Copy out the records below, replacing "darktable history" with "edit history" each time it occurs and keeping everything else the same. Leave the pictures out.

☆ ☆ ☆ ☆

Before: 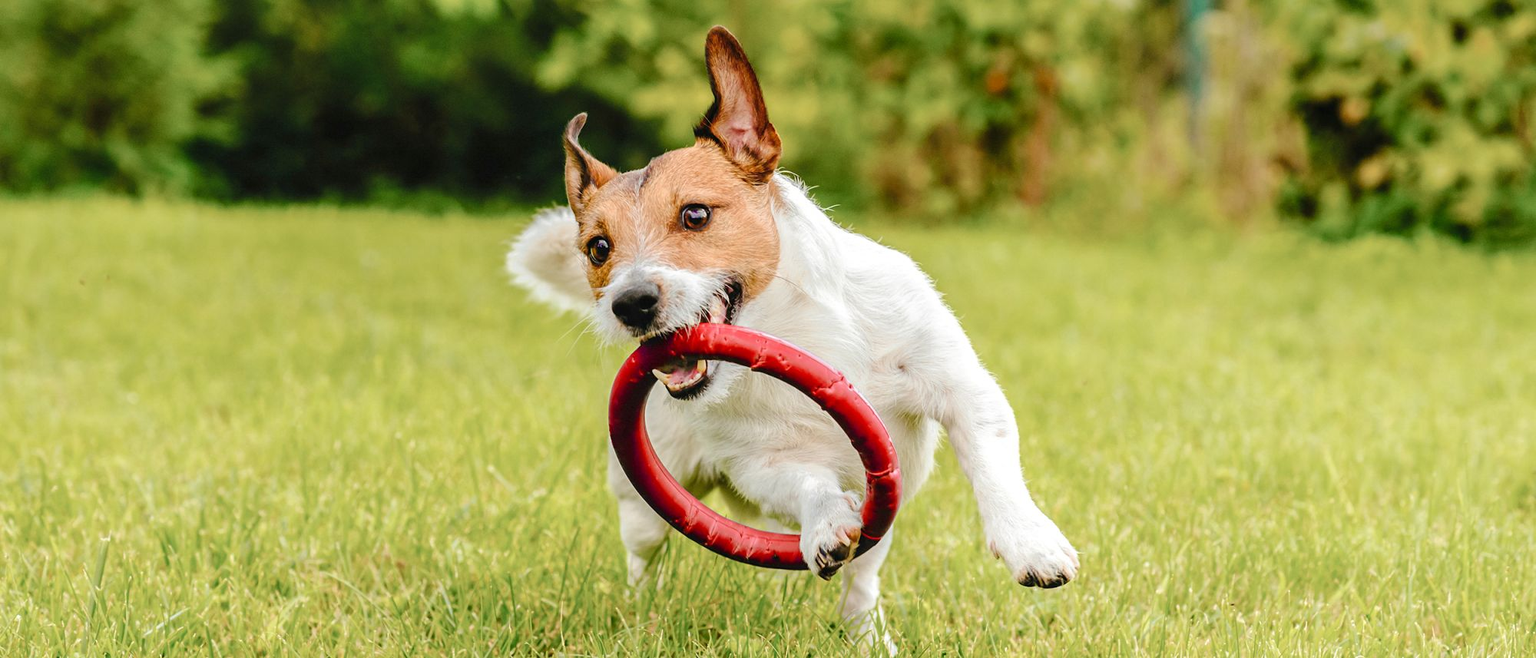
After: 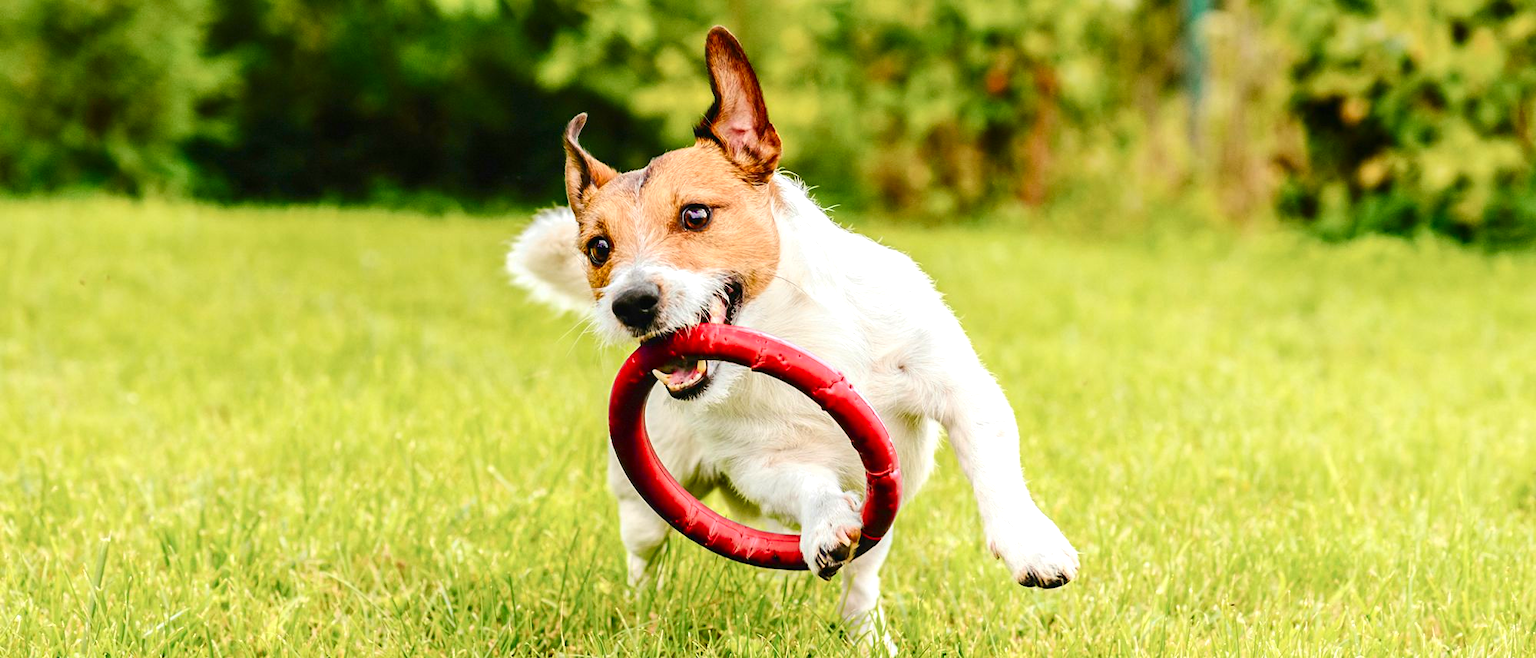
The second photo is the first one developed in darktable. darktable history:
exposure: exposure 0.336 EV, compensate exposure bias true, compensate highlight preservation false
contrast brightness saturation: contrast 0.135, brightness -0.052, saturation 0.164
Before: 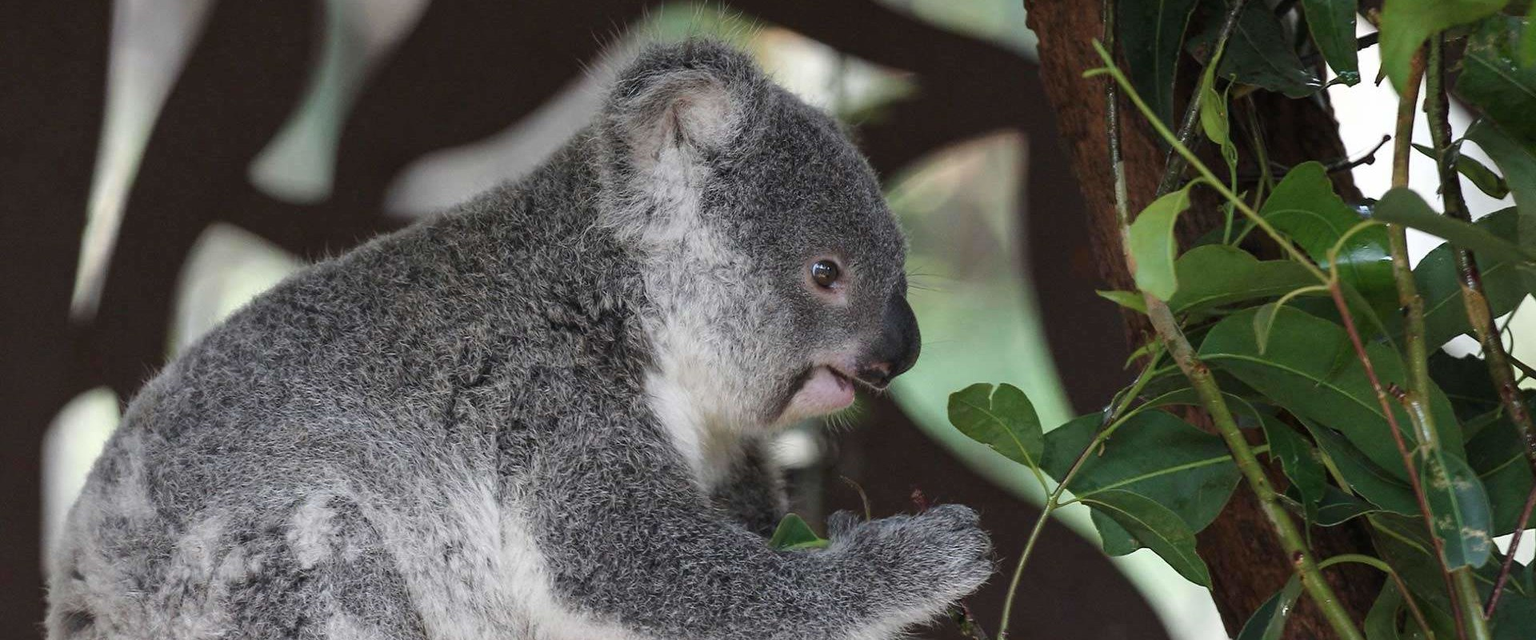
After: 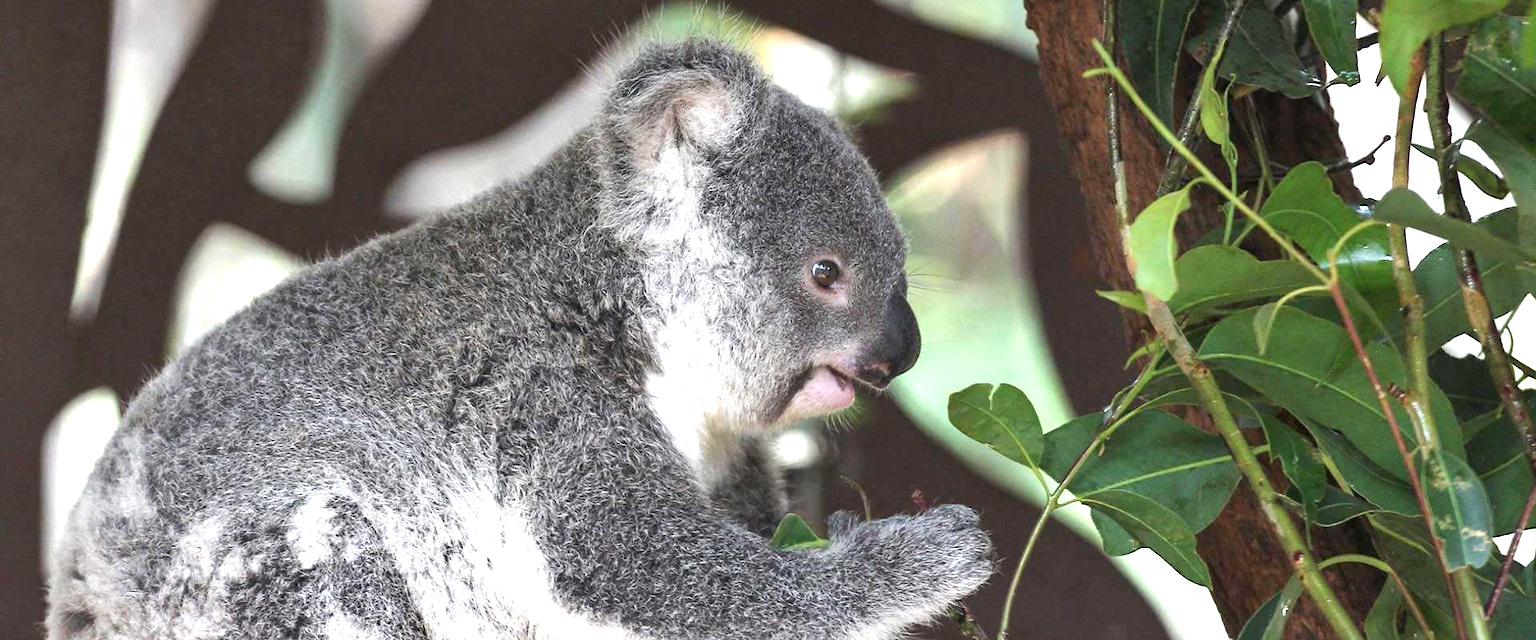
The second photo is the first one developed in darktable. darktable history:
shadows and highlights: low approximation 0.01, soften with gaussian
exposure: exposure 1.21 EV, compensate highlight preservation false
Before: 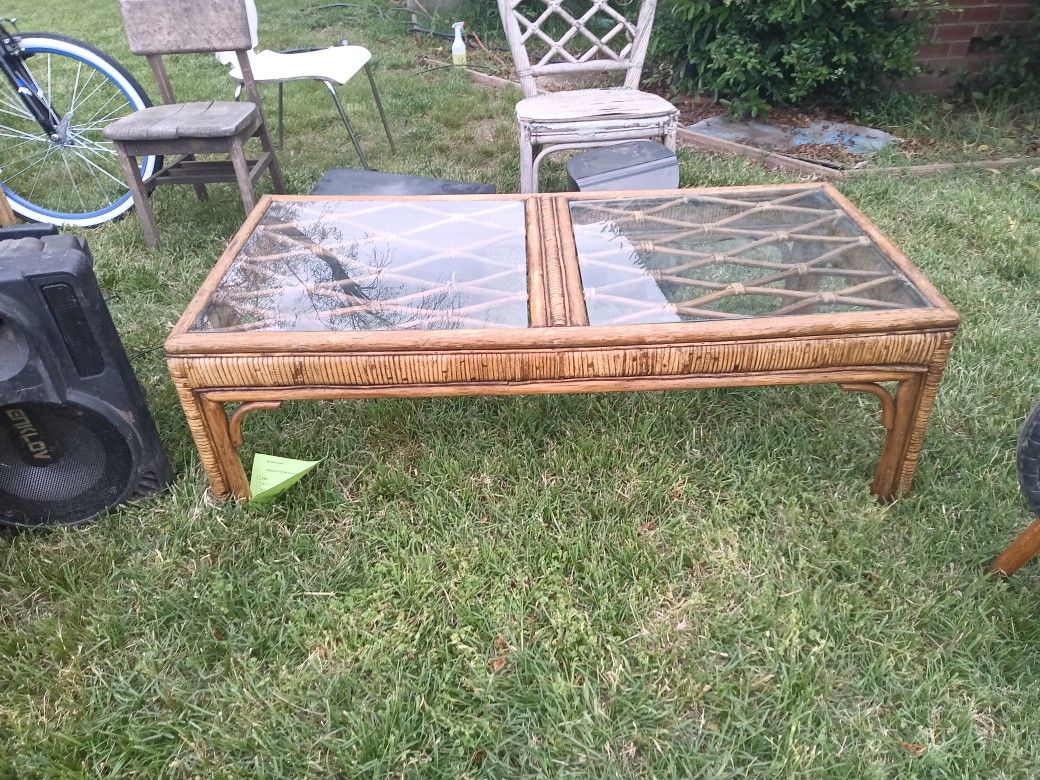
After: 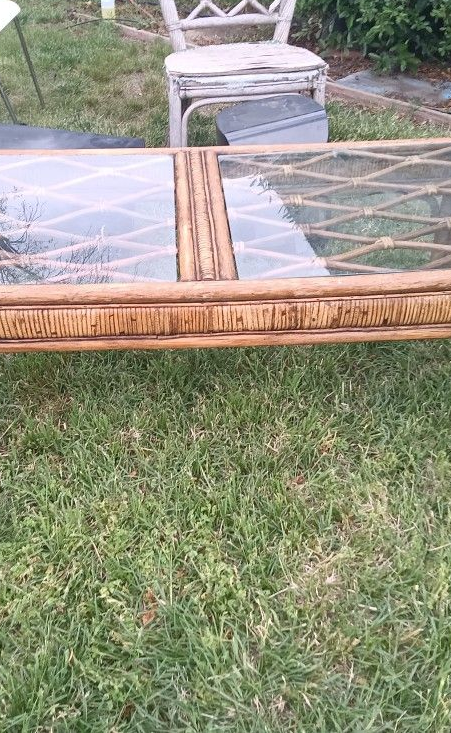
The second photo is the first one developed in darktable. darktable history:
crop: left 33.752%, top 5.972%, right 22.835%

☆ ☆ ☆ ☆

__EXERCISE ANSWER__.
Before: 
After: 
The second photo is the first one developed in darktable. edit history:
exposure: exposure 0.336 EV, compensate exposure bias true, compensate highlight preservation false
contrast brightness saturation: contrast 0.135, brightness -0.052, saturation 0.164
Before: 
After: 
The second photo is the first one developed in darktable. edit history:
shadows and highlights: low approximation 0.01, soften with gaussian
exposure: exposure 1.21 EV, compensate highlight preservation false
Before: 
After: 
The second photo is the first one developed in darktable. edit history:
crop: left 33.752%, top 5.972%, right 22.835%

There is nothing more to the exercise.